- [Task objective] Set out the listing below as a Markdown table with the columns "Row" and "Entry", numbering each line in order and skipping the blank ones. Leave the pictures out.

- [Data for the task]
_ _ _ _ _

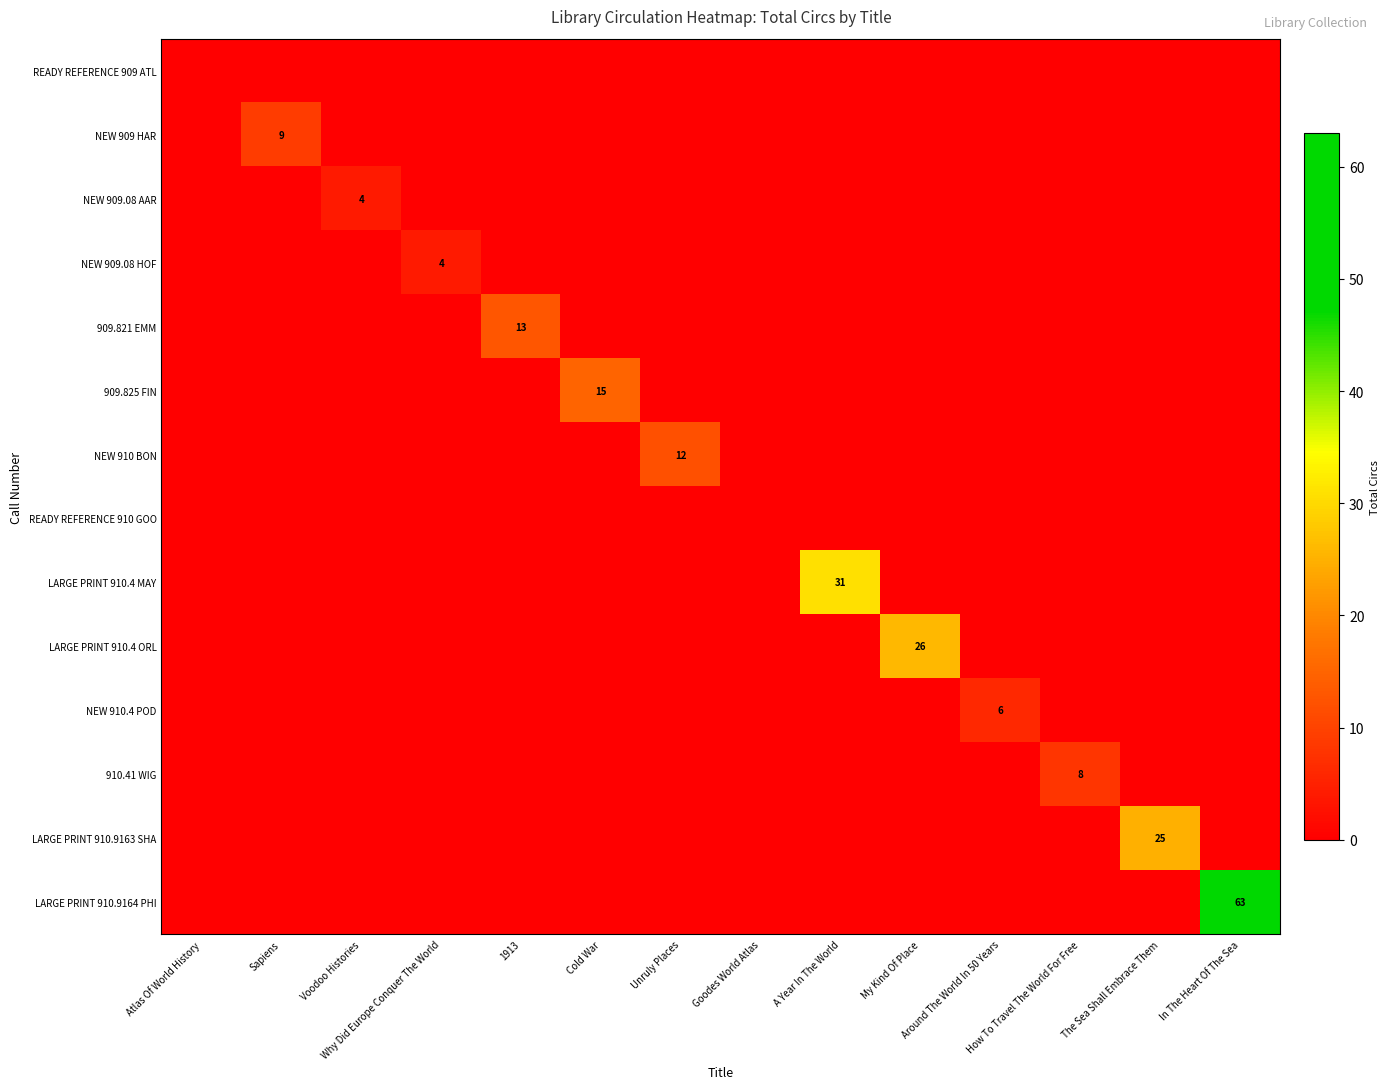

What is the total value across all series at Voodoo Histories?

4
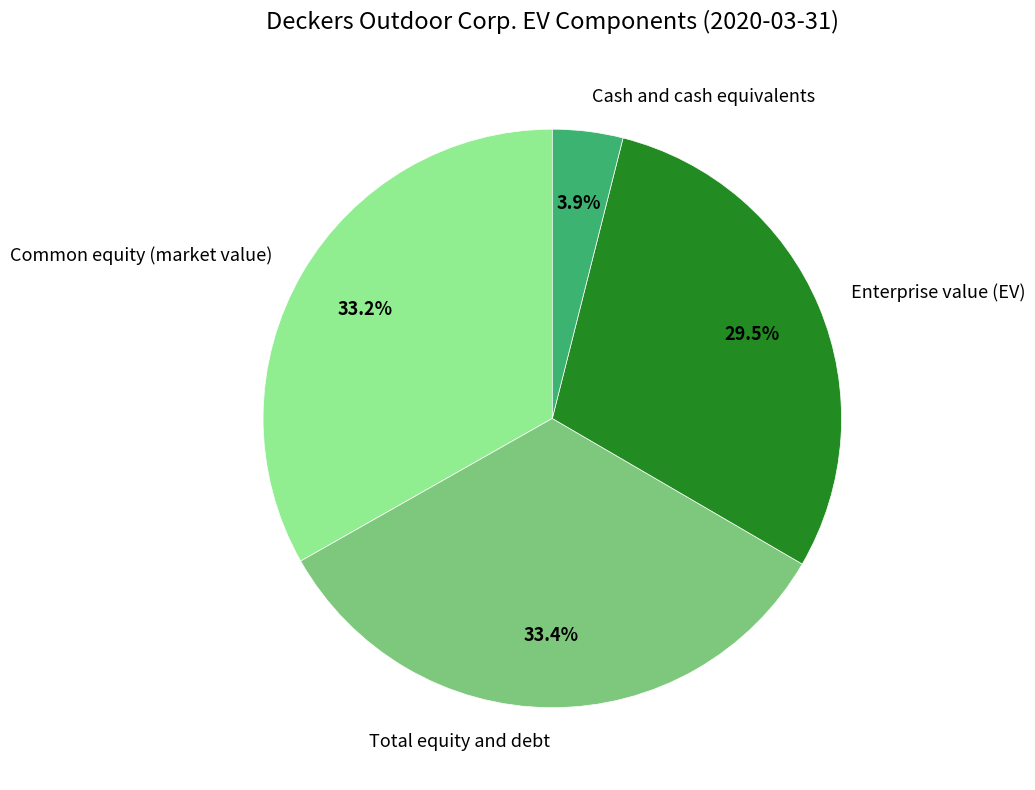

Is Enterprise value (EV) the majority of the pie?

No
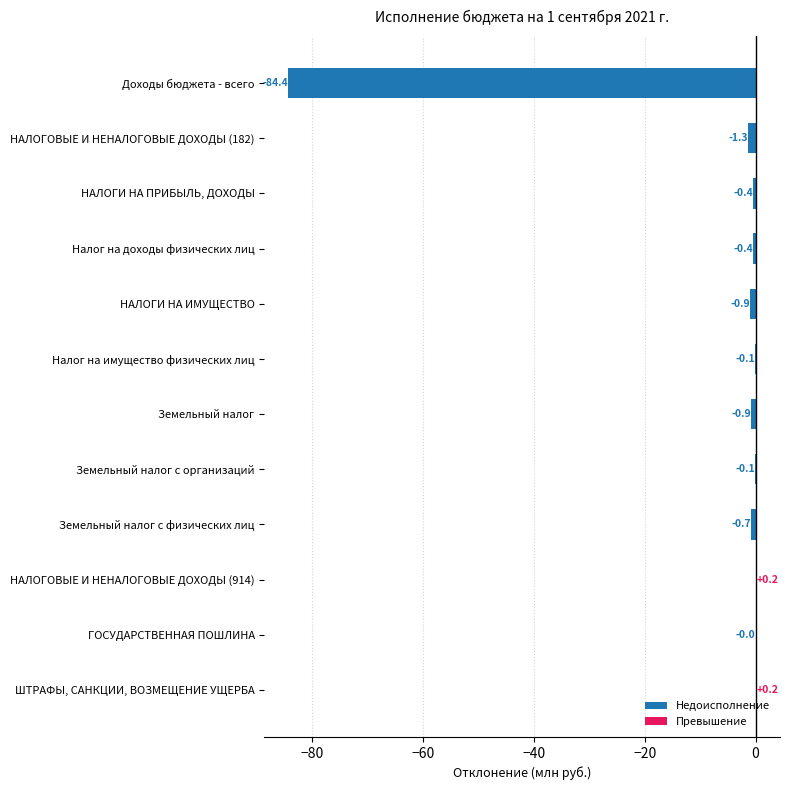

Reading left to right, transcribe all the data shown in this chart.

Доходы бюджета - всего=-84.4	НАЛОГОВЫЕ И НЕНАЛОГОВЫЕ ДОХОДЫ (182)=-1.3	НАЛОГИ НА ПРИБЫЛЬ, ДОХОДЫ=-0.4	Налог на доходы физических лиц=-0.4	НАЛОГИ НА ИМУЩЕСТВО=-0.9	Налог на имущество физических лиц=-0.1	Земельный налог=-0.9	Земельный налог с организаций=-0.1	Земельный налог с физических лиц=-0.7	НАЛОГОВЫЕ И НЕНАЛОГОВЫЕ ДОХОДЫ (914)=0.2	ГОСУДАРСТВЕННАЯ ПОШЛИНА=-0.0	ШТРАФЫ, САНКЦИИ, ВОЗМЕЩЕНИЕ УЩЕРБА=0.2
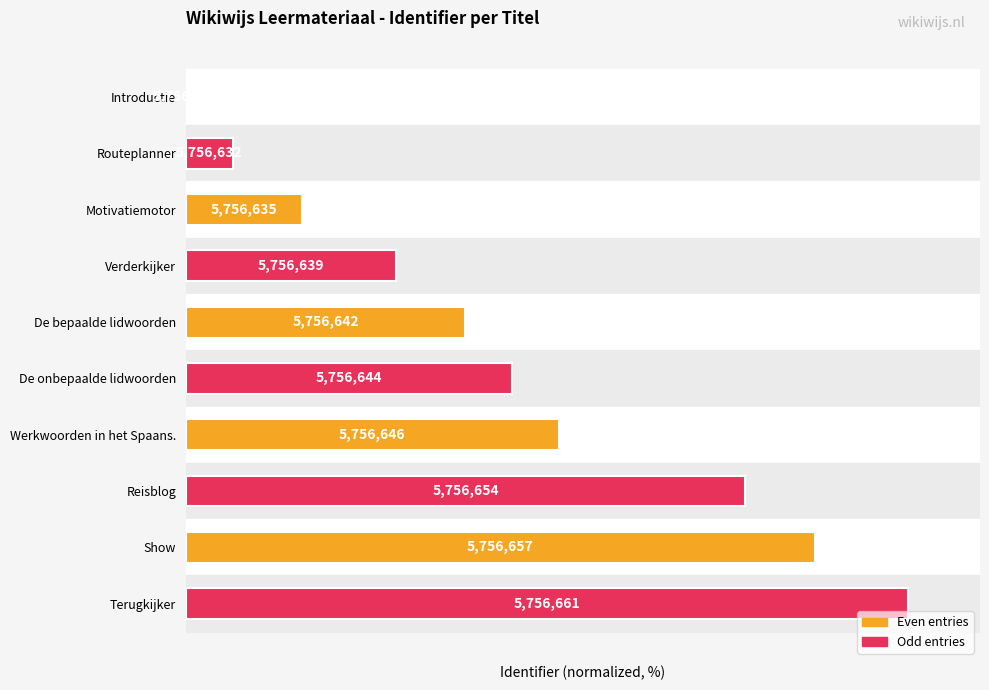

How many values are above zero?

9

_ _ _ _ _

- [Worked solution]
| Row | Entry |
|---|---|
| 1 | What is the total value across all series at Voodoo Histories? |
| 2 | 4 |
| 3 | Is Enterprise value (EV) the majority of the pie? |
| 4 | No |
| 5 | Reading left to right, transcribe all the data shown in this chart. |
| 6 | Доходы бюджета - всего=-84.4	НАЛОГОВЫЕ И НЕНАЛОГОВЫЕ ДОХОДЫ (182)=-1.3	НАЛОГИ НА ПРИБЫЛЬ, ДОХОДЫ=-0.4	Налог на доходы физических лиц=-0.4	НАЛОГИ НА ИМУЩЕСТВО=-0.9	Налог на имущество физических лиц=-0.1	Земельный налог=-0.9	Земельный налог с организаций=-0.1	Земельный налог с физических лиц=-0.7	НАЛОГОВЫЕ И НЕНАЛОГОВЫЕ ДОХОДЫ (914)=0.2	ГОСУДАРСТВЕННАЯ ПОШЛИНА=-0.0	ШТРАФЫ, САНКЦИИ, ВОЗМЕЩЕНИЕ УЩЕРБА=0.2 |
| 7 | How many values are above zero? |
| 8 | 9 |